━━ Extract provided
It’s easy to accept the emotionally complex fallout of a death as extraordinary as Oskar’s and Kent, who has said she wanted to ‘explore parenting and fear of madness’, does a good job of dramatising a surviving parent’s dread of becoming unable to continue to care for an already half-orphaned child.  Grounding a fantastic tale in psychological plausibility brings its own problems, though, when the story is set in the present day.  You wonder if Amelia hasn’t been offered bereavement counselling or, in view of his aberrant behaviour, why Sam isn’t seeing a child psychologist.  Amelia’s conversation with his teachers (Tony Mack and Carmel Johnson) and, once he’s no longer attending school, visits to the house by social services (Cathy Adamek and Craig Behenna), make you wonder all the more.  Kent doesn’t take the easy option of isolating the principals from the outset.  Amelia has a job, in a care home for the elderly, where she gets on well with a friendly colleague, Robbie (Daniel Henshall).  She has a sister, Claire (Hayley McElhinney), with a child of her own.  Mrs Roach (Barbara West) is a concerned elderly neighbour.  These links to the real world must, in due course, be lost or interrupted in order to focus on the story’s bizarre nuclear family – Amelia, Sam and the Babadook – and Kent disposes of some marginal characters more convincingly than others.  Claire’s daughter, Ruby (Chloe Hurn), taunts Sam for having no father; he pushes her out of her tree-house and she injures her nose; Claire, who didn’t seem very sympathetic anyway to her sister’s plight, breaks off contact with Amelia.   It’s harder to see why Robbie, after coming to the house and witnessing the tensions between Amelia and Sam, disappears entirely from the film.

By choosing eccentric-looking actors for roles both major (Sam) and minor (the social services woman), Kent puts strangeness on the surface.  Essie Davis, who shoulders most of the acting load, may also be an instance of this expressionistic casting.  Davis gives a committed performance but her frayed, almost fey presence means that Amelia is, from the start of the film, at the end of her tether:  her psychological disintegration might have had greater cumulative impact with an initially more robust figure in the part.  The odd appearance of some of the actors is, in any case, upstaged by the look of the title character (supposedly inspired by ‘the Man in the Beaver Hat’ in Tod Browning’s silent horror-mystery London After Midnight (1927)):  Alex Juhasz was responsible for the brilliant design of the pop-up book and the images in the closing credits sequence.
━━━━
━━ Given entries
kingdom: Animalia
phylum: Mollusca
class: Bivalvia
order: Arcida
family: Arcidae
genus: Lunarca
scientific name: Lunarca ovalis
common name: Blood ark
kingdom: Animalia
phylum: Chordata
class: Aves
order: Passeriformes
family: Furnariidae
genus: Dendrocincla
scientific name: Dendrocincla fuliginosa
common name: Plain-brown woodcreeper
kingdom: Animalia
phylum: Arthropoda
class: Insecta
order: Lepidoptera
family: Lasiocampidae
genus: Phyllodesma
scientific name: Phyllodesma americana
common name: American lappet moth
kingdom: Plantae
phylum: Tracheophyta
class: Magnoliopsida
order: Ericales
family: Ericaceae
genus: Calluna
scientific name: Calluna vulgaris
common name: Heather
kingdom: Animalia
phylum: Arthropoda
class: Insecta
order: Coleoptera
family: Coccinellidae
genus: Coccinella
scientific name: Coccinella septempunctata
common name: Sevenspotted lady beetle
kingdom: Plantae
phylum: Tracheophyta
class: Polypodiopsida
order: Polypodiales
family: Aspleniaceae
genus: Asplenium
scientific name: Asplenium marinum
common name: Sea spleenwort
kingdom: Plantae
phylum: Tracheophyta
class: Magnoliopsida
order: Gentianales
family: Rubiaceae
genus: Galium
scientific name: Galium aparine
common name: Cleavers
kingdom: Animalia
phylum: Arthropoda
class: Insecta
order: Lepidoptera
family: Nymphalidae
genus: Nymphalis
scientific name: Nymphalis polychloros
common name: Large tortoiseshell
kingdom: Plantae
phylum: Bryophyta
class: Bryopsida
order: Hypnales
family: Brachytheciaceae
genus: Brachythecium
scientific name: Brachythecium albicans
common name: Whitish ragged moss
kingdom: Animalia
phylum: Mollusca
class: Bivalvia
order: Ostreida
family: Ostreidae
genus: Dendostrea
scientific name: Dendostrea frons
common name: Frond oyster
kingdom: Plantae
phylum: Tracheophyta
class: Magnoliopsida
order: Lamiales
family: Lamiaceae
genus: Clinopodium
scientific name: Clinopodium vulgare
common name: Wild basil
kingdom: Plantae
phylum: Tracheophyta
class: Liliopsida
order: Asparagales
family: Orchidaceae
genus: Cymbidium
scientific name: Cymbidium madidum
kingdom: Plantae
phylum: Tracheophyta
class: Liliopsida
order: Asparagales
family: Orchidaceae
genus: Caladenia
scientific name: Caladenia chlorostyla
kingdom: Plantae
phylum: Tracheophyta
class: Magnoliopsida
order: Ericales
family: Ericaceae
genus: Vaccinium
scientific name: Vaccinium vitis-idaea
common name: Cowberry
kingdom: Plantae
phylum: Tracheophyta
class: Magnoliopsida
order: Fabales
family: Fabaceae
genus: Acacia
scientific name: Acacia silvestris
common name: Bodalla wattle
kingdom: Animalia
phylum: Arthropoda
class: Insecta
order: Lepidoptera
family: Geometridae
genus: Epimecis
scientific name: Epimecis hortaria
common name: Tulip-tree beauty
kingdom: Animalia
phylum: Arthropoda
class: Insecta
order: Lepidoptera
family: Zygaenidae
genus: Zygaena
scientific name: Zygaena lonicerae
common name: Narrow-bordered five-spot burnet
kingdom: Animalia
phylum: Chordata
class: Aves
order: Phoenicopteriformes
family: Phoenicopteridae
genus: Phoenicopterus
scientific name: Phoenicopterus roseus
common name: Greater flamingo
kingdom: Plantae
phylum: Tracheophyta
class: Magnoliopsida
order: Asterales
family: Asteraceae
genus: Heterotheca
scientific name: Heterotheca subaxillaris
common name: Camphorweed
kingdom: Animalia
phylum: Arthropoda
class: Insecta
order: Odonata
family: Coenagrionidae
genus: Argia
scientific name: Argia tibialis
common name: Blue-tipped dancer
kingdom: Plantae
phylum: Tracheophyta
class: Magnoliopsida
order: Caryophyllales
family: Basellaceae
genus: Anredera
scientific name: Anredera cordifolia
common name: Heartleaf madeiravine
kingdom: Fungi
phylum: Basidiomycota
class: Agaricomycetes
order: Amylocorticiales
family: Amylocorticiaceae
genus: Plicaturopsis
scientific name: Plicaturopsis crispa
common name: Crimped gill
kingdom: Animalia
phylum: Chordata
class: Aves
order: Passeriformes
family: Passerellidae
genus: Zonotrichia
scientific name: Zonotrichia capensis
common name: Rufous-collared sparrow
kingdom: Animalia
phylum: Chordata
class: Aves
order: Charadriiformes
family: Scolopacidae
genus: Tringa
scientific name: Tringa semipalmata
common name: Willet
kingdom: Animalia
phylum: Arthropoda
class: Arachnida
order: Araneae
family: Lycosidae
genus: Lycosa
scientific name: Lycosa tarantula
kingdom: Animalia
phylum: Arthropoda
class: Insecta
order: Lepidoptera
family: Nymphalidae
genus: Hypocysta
━━━━
## What you need to do
1. Answer each question from the film review.
(a) Where does Amelia work?
(b) Who taunts Sam for having no father?
(c) Who designed the pop-up book?
2. Resume the film review from the point where it stops.
The records have no connection to the film review.

## Results by task
1.
(a) In a care home for the elderly.
(b) Ruby, Claire's daughter.
(c) Alex Juhasz.

2.
Jennifer Kent cleverly keeps you guessing as what is and isn’t actually happening although, as with the psychologically credible basis of the narrative, that approach didn’t always work for this viewer.  Possessed by the Babadook, Amelia breaks Bugsy’s neck.   Once  her madness subsides (relatively speaking), there’s nothing to suggest she imagined killing the dog or, assuming that she did, any emotional residue from this – for Amelia or Sam.  Even so, Kent follows the climactic mayhem with a low-key ending that’s effective and disturbing.  The monster isn’t banished from the house but locked in the basement; mother and son feed it earthworms there to keep it quiet.  Once she’s given the creature his food, Amelia prepares for Sam’s birthday party.  Mrs Roach is looking forward to popping by later, though it’s hard to imagine who the other guests will be.  ‘Happy birthday, sweetheart,’ says Amelia to her son in the film’s closing line.  Like her, we know only too well that it’s also the anniversary of his father’s death, that Sam shares a birthday with the Babadook.